Howard Rambsy II, Ph.D.“I want to be a force for real good.” —John Coltrane
W.W.J.C.D? What Would John Coltrane Do? It’s a question I have asked myself for years now, and discovering answers has guided my endeavors. For Coltrane, creativity, consistency, practice, and eclecticism were central to his vision and life’s work. In order to emulate Trane, I have had to find ways to become “a force for real good” in my activities as a scholar, writer, and curator of mixed media exhibits.
I am an associate professor of literature and director of the Black Studies Program at Southern Illinois University Edwardsville. I earned my B.A. in English and history at Tougaloo College in Mississippi in 1999, and completed my Ph.D. in literature at Pennsylvania State University in 2004.

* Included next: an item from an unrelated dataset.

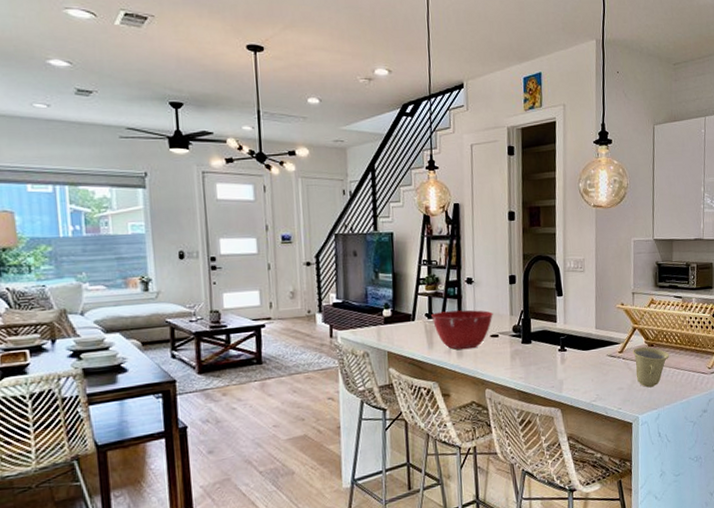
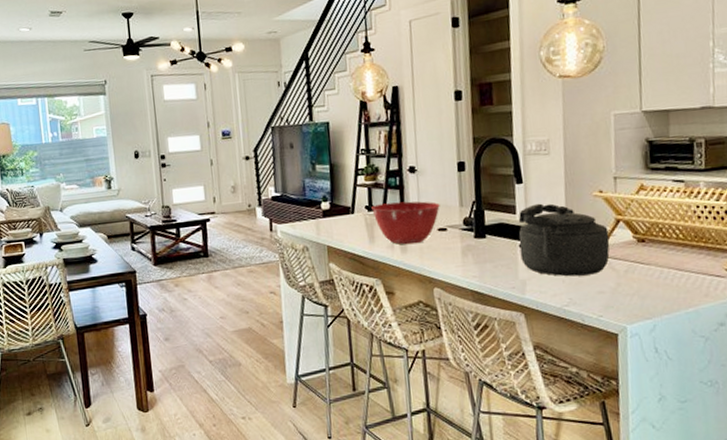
kettle: none [558,313,628,376] -> present [518,203,610,277]
cup: present [632,347,670,388] -> none [615,242,669,292]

I have covered a range of subjects in my research, including Richard Wright, African American poetry, Gayl Jones, Colson Whitehead, and the comic strip and cartoon The Boondocks. My writings have appeared in African American Review, The Southern Quarterly, Black Issues Book Review, The Crisis magazine, and Mississippi Quarterly. My book The Black Arts Enterprise (The University of Michigan Press) focuses on a defining African American literary and cultural movement of the 1960s and 1970s that involved figures such as Amiri Baraka, Sonia Sanchez, and Nikki Giovanni.
Over the last several years, I curated several visual and audio exhibits featuring African American poetry and photographs from the extensive Eugene B. Redmond Collection. The exhibits have appeared in East St. Louis, Illinois, Tuscaloosa, Alabama, New York City, New York, Harrisonburg, Virginia, and Ibadan, Nigeria.
As the director of the Black Studies Program, I have collaborated with talented crews of designers, writers, lyricists, and scholars to produce more than 100 public arts and humanities projects. I blog about literary art, cultural events, technology, and ideas on our black studies blog.